In a very similar fashion, specify “localhost” as the outbound mail server, and make sure that you change the outbound port to 1125 instead of the default of 25. The latter you can tweak by clicking the “click here for advanced sending options” button on the configuration window.
Done! Now, get the ssh tunnel running if you haven’t already done so, then click on the “Send & Receive” button in Entourage and watch the lower right corner of the window. It should say ‘connecting to localhost’ and whir away, communicating happily — and encrypted! — with your remote server. Same should be true when you try to send out a message: it should be sent to “localhost” and automatically redirected through the ssh tunnel to the remote server.
This is not the easiest setup in the world to configure on your Mac OS X system, but having tried to solve this a variety of different ways, using SSH Tunnel makes for the easiest solution I’ve found. If you’d like to read a much more extensive writeup of why ssh tunnels are so cool I recommend the excellent stopdesign ssh tunnel tutorial.

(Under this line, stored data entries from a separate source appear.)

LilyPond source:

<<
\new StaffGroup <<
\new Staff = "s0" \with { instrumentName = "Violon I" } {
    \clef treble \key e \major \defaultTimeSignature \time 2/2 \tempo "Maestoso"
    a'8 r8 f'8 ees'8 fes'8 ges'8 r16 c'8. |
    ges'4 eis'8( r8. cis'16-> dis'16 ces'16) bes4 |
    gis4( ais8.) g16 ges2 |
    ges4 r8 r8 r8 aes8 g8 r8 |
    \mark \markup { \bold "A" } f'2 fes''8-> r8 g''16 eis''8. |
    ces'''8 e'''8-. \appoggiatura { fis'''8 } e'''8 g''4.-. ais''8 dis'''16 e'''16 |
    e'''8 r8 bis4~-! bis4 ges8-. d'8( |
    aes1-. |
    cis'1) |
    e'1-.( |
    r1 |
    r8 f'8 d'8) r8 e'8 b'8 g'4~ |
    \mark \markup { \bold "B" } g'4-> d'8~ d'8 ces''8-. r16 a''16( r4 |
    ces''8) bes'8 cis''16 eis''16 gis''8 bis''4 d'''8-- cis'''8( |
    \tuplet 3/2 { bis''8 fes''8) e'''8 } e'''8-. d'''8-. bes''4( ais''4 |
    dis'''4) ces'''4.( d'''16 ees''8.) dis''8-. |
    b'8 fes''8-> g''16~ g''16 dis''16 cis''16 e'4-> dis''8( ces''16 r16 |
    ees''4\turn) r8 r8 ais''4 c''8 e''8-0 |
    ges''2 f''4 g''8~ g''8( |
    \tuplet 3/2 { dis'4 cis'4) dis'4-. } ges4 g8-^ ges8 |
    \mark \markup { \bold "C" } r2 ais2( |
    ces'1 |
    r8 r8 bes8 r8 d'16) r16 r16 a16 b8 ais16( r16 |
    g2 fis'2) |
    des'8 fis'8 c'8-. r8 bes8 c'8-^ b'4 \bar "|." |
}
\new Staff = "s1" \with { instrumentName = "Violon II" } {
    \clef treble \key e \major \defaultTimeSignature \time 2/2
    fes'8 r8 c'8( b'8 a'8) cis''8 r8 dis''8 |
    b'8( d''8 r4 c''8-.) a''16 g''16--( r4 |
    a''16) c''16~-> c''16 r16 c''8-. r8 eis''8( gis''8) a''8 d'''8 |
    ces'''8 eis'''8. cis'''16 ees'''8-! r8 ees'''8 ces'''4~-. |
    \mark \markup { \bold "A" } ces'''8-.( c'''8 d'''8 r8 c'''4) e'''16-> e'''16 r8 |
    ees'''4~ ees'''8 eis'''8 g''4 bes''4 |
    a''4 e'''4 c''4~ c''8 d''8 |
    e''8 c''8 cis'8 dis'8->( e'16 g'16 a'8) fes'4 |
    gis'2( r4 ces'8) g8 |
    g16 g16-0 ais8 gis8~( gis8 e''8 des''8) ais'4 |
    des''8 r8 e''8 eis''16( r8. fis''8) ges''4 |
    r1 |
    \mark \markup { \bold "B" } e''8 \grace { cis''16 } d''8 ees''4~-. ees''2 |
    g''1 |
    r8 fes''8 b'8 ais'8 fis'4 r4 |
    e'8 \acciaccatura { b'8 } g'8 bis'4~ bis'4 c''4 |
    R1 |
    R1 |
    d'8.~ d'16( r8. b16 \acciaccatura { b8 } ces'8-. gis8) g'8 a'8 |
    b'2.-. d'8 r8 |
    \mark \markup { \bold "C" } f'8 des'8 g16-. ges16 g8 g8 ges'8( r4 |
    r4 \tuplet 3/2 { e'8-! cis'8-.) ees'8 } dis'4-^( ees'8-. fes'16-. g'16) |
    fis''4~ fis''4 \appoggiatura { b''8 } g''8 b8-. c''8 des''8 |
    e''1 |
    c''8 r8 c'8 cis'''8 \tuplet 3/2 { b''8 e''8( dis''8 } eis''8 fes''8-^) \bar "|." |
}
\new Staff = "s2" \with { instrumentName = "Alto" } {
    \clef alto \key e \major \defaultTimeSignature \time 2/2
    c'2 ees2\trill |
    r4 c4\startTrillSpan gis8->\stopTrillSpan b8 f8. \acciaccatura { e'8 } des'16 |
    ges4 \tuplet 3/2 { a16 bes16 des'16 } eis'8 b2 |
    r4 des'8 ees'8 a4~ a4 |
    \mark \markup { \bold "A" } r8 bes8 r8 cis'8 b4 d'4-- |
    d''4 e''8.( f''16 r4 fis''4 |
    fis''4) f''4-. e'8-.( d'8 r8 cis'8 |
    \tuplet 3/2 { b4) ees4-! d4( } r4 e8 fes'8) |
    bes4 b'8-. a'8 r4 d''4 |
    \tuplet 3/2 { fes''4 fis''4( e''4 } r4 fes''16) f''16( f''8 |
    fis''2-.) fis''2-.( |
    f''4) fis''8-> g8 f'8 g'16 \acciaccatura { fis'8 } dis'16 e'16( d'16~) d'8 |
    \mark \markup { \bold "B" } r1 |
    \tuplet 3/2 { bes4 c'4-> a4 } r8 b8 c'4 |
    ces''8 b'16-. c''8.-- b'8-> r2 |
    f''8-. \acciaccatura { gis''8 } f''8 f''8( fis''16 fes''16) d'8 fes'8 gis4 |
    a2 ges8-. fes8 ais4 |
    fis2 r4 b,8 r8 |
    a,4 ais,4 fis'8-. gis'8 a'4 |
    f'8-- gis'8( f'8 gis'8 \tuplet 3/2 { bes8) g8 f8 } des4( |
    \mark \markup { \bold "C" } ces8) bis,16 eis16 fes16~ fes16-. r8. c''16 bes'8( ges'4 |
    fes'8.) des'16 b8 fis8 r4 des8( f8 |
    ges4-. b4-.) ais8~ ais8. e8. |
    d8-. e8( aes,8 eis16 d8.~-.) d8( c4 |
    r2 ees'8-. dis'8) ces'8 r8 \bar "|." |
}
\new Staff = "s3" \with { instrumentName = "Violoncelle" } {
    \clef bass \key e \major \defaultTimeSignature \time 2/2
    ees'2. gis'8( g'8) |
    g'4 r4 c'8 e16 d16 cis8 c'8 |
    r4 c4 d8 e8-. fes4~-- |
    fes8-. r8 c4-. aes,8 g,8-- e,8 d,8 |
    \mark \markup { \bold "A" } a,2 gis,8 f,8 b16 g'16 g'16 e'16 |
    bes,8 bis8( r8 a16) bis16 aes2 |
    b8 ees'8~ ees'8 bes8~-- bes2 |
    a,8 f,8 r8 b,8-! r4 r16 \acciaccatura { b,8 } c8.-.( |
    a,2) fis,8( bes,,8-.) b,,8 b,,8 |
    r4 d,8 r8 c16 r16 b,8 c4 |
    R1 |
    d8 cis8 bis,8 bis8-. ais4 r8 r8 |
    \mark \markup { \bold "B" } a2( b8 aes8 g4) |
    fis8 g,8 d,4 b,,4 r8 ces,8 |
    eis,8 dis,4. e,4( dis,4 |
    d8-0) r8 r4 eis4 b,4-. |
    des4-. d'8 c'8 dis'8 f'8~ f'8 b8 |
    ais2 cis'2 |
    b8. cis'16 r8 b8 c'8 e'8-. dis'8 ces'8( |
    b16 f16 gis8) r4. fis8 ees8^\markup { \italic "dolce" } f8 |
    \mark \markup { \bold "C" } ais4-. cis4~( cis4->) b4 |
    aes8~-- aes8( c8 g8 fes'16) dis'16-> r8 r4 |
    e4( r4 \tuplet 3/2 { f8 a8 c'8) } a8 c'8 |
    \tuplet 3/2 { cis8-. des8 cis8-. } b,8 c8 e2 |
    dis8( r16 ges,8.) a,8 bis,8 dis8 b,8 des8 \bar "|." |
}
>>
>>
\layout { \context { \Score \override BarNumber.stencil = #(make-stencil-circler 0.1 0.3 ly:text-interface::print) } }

i am a new comer i want the traffic to my website
with the help of Google/Ad Sense Ads to commercialize
it and grow my business fast,
hoping full co-operation from Google/Ad Sense by
providing their Ads.
bummer. well thanks for the quick response though. keep up the good work.
Yep, it doesn’t work that way, alas, Brendan. Port 264 is “BGMP”, though I’m frankly not entirely sure what service that is. It clearly isn’t, however, SSH.
I did a scan using http://www.auditmypc.com and it says that port 22 is closed. So I scanned 0-2500 and it only came up with 264 & 265 open? Oout on a limb, I’ve tried plugging these ports into ssh tunnel, but no joy. I guess the other end needs to be listening to 264 or 265? thanks for your help.
Do you have port 22 open on the firewall in both directions? As far as I know, that’s the magic encrypted port for SSH. What you do with the SSH tunnel (in terms of IMAP, etc) should be irrelevant. Possibly, you might have to open port 614 too, according to this search of /etc/services on my server:
ssh 22/tcp #Secure Shell Login
ssh 22/udp #Secure Shell Login
sshell 614/tcp #SSLshell
sshell 614/udp
but I don’t think so. Try 22 and see how it goes!
I’ve been trying to get this working on my PB at work, behind a proxy server and firewall but cant for the life of me figure out how? The firewall/proxy blocks normal pop and smtp traffic (we use Lotus Notes, therefore different ports as far as i understand). Proxy’s using standard port 80, and Notes 8080. I’m wondering if there’s a way to set up a ssh tunnell to get through the firewall/proxy combo? I’m trying to set it up for IMAP.